1
votes

We are using Spark Streaming Receiver based approach, and we just enabled the Check pointing to get rid of data loss issue.

Spark version is 1.6.1 and we are receiving message from Kafka topic.

I'm using ssc inside, foreachRDD method of DStream, so it throws Not Serializable exception.

I tried extending the class Serializable, but still the same error. It is happening only when we enable checkpoint.

Code is:

def main(args: Array[String]): Unit = {

    val checkPointLocation = "/path/to/wal"
    val ssc = StreamingContext.getOrCreate(checkPointLocation, () => createContext(checkPointLocation))
    ssc.start()
    ssc.awaitTermination()
  }

    def createContext (checkPointLocation: String): StreamingContext ={

        val sparkConf = new SparkConf().setAppName("Test")
        sparkConf.set("spark.streaming.receiver.writeAheadLog.enable", "true")
        val ssc = new StreamingContext(sparkConf, Seconds(40))
        ssc.checkpoint(checkPointLocation)
        val sc = ssc.sparkContext
        val sqlContext: SQLContext = new HiveContext(sc)
        val kafkaParams = Map("group.id" -> groupId,
        CommonClientConfigs.SECURITY_PROTOCOL_CONFIG -> sasl,
        ConsumerConfig.KEY_DESERIALIZER_CLASS_CONFIG -> "org.apache.kafka.common.serialization.StringDeserializer",
        ConsumerConfig.VALUE_DESERIALIZER_CLASS_CONFIG -> "org.apache.kafka.common.serialization.StringDeserializer",
        "metadata.broker.list" -> brokerList,
        "zookeeper.connect" -> zookeeperURL)
      val dStream = KafkaUtils.createStream[String, String, StringDecoder, StringDecoder](ssc, kafkaParams, topicMap, StorageLevel.MEMORY_AND_DISK_SER).map(_._2)

● **Recorded data**
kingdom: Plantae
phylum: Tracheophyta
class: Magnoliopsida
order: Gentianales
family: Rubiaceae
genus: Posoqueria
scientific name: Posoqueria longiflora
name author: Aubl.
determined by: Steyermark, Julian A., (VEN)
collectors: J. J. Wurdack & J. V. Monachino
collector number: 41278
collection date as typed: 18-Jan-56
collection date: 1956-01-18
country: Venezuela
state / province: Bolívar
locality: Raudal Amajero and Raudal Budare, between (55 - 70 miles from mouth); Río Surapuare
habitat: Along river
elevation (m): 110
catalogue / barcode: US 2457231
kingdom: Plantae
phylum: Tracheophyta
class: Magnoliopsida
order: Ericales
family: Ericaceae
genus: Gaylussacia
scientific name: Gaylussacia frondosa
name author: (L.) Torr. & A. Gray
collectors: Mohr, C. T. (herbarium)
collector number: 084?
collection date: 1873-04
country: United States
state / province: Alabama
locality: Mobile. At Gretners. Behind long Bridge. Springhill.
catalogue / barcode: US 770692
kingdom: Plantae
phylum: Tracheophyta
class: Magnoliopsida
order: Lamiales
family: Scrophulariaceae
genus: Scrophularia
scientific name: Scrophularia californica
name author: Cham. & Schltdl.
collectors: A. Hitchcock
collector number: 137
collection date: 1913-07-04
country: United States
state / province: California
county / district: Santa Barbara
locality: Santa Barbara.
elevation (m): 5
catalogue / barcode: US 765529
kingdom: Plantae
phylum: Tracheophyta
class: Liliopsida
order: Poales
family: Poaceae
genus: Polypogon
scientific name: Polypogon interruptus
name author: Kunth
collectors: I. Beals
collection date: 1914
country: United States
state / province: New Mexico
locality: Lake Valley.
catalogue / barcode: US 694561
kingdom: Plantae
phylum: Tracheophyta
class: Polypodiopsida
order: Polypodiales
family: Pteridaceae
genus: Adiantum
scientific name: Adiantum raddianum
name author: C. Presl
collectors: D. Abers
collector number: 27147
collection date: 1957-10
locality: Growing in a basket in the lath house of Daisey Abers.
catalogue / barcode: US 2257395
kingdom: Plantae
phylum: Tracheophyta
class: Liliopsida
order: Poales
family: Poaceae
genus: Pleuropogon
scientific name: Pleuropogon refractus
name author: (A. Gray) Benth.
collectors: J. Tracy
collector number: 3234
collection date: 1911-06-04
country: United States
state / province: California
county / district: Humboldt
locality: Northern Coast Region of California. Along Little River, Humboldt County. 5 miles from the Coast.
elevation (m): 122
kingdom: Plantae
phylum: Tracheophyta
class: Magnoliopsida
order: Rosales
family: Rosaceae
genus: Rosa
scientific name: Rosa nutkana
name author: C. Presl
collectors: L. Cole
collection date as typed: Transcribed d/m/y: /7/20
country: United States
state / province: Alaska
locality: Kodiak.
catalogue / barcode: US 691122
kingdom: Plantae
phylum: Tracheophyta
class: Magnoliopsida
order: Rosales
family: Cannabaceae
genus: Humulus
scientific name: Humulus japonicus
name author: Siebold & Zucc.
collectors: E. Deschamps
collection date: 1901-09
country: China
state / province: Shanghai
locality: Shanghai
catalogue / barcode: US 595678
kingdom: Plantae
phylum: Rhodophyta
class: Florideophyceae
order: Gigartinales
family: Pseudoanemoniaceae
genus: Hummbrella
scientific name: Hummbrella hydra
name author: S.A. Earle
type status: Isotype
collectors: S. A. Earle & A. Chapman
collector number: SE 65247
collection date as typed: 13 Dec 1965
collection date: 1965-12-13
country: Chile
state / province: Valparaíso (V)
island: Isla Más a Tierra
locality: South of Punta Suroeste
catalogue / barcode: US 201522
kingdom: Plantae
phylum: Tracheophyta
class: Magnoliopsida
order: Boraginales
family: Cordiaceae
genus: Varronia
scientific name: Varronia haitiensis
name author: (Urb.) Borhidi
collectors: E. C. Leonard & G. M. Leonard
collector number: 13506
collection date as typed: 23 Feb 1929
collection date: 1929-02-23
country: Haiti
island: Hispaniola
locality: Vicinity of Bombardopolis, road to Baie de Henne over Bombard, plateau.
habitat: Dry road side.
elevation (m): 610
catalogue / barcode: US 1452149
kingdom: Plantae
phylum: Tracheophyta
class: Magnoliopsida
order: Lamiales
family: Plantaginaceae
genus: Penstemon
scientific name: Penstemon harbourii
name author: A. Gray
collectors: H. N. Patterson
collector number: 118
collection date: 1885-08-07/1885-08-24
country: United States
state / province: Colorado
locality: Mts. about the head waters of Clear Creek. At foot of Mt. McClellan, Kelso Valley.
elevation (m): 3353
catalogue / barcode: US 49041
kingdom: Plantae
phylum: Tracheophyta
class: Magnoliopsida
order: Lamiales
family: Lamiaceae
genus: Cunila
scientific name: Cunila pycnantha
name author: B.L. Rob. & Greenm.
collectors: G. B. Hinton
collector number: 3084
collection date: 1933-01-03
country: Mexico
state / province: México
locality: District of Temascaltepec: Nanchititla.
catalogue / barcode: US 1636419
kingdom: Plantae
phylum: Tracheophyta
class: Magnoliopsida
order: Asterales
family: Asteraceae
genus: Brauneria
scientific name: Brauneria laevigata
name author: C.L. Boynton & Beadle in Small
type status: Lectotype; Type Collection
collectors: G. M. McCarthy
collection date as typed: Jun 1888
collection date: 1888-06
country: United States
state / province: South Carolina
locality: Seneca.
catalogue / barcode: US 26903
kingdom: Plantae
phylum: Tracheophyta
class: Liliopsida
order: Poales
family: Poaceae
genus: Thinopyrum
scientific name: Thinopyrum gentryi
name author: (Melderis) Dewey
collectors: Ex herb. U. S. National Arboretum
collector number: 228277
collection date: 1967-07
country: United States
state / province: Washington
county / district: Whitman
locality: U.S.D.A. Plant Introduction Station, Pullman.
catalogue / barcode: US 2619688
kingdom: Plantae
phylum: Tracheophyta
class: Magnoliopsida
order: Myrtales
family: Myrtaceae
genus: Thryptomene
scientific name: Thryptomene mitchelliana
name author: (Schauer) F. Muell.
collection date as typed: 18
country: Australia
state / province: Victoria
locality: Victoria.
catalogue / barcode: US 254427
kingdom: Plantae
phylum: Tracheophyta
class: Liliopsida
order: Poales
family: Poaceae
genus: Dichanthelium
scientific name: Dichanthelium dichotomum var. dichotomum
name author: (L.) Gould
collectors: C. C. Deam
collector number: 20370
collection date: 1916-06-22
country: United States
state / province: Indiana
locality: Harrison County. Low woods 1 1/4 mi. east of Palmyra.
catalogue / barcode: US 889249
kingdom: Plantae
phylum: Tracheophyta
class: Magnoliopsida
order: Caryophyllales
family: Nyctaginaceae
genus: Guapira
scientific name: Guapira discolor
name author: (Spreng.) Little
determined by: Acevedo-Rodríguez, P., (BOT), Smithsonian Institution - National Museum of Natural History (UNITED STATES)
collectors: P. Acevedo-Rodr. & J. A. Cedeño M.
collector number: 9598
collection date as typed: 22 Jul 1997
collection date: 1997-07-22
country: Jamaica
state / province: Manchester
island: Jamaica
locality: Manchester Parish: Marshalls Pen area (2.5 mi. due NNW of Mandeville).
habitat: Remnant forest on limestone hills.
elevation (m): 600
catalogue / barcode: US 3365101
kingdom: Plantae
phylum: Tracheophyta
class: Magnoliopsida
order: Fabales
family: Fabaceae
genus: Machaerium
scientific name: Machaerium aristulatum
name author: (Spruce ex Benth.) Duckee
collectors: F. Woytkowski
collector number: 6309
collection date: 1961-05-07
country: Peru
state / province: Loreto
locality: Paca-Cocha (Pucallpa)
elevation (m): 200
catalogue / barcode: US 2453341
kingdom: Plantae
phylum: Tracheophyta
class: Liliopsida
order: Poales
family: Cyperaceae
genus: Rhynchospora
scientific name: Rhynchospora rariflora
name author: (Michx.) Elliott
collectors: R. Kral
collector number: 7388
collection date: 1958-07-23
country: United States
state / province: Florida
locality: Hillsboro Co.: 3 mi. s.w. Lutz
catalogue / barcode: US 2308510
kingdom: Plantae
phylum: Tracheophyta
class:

● **Tasks to complete**
a: Which Spark version does the Spark Streaming question report using?
b: Based on the Spark Streaming question, decide whether each statement agrees with it. (i) The Not Serializable error also appears when checkpointing is disabled. (ii) The messages are received from a Kafka topic. (iii) The StreamingContext is created with a batch interval of 40 seconds.
c: List every key defined in the kafkaParams map in the code of the Spark Streaming question.

● **Results of the exercise**
a: Spark version 1.6.1.

b:
(i) No: "It is happening only when we enable checkpoint."
(ii) Yes: "we are receiving message from Kafka topic."
(iii) Yes: "val ssc = new StreamingContext(sparkConf, Seconds(40))"

c:
- "group.id"
- CommonClientConfigs.SECURITY_PROTOCOL_CONFIG
- ConsumerConfig.KEY_DESERIALIZER_CLASS_CONFIG
- ConsumerConfig.VALUE_DESERIALIZER_CLASS_CONFIG
- "metadata.broker.list"
- "zookeeper.connect"